### Page extract
· · · ·
Julia Conzon


November 19 2017

ARCHIVED: Scraping + visualizing government data with XPath + Mapbox GL JS

Sometimes data that you need is not easily accessible. I experienced this when I wanted to visualize water advisories for First Nation communities across Canada as an interactive map. I found the data from two sources: (1) Government of Canada and (2) First Nations Health Authority (FNHA). The former had the desired data for all provinces south of 60, except for in British Columbia (BC), so the latter source was used to obtain BC data.

Unfortunately, the data was not able to be downloaded. To overcome this barrier, I decided scrapping the sites' XML was the best solution to obtain the data. Since I had some experience using XPath in Google Sheets to scrape sites' DOMS, I decided to approach the visualization with the following work flow:


This approach allows the visualiztion to be dynamic, which I will detail more below. If you want to check out the complete code, view the repo.

Google Sheets + XPath

XPath (XML Path Language) is a query language for obtaining nodes from a XML document (e.g., a website). You can read more about XPath and the query syntax here. In Google Sheets you can use the =IMPORTXML("[url]", "[XPath query]") function to use XPath to scrape a site's XML. As can be seen in the two images below, the two data sources had different ways of presenting the data, so I had to account for this when scraping the sites.

In the Government of Canada site, the data was separated by region in tables. There were 8 columns to represent the data.
In the FNHA site, the data was separated by advisory type ("Boil Water Advisory (BWA)" and "Do Not Consume (DNC)") in tables. Because of this, there were only 7 columns to represent the data.
· · · ·
### Input data
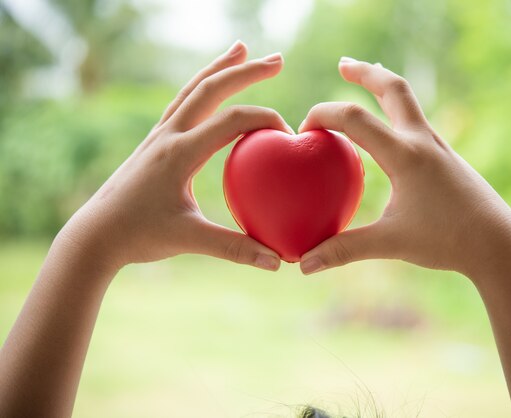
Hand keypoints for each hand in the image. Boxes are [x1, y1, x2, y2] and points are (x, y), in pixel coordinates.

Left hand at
· · · ·
### Exercise instructions
a – Rewrite the scraping post starting with "In the FNHA" and going on through "7 columns to represent the data.", putting "fields" wherever "columns" appears.
b – Carry the scraping post forward from its last sentence.
The data comes from a source separate from the scraping post.

### Exercise answers
a –
In the FNHA site, the data was separated by advisory type ("Boil Water Advisory (BWA)" and "Do Not Consume (DNC)") in tables. Because of this, there were only 7 fields to represent the data.

b –
I used the following queries to scrape the data from the two different sources:

Basically the two queries pulled each site's tables' rows into the Google Sheet, so each tables' row was added as its own row into Google Sheets. I decided to create two separate sheets, one to scrape the Government of Canada data and the second one to scrape the FNHA data. That said, I needed only one sheet to import the data into JS with TableTop. Since FNHA data was smaller, I decided to clean the data its separate sheet to match the Government of Canada's data, and then import the cleaned FNHA data into the same sheet as the Government of Canada data using the =query() function. (It would have been nice if the two different sources released their data in the same format, because then these steps would not have been necessary. This is why data standards are valuable!). Also, I wanted to make the data cleaning as automated as possible with Google Sheet functions because data is automatically scraped from the sites into the Google Sheets with the XPath queries.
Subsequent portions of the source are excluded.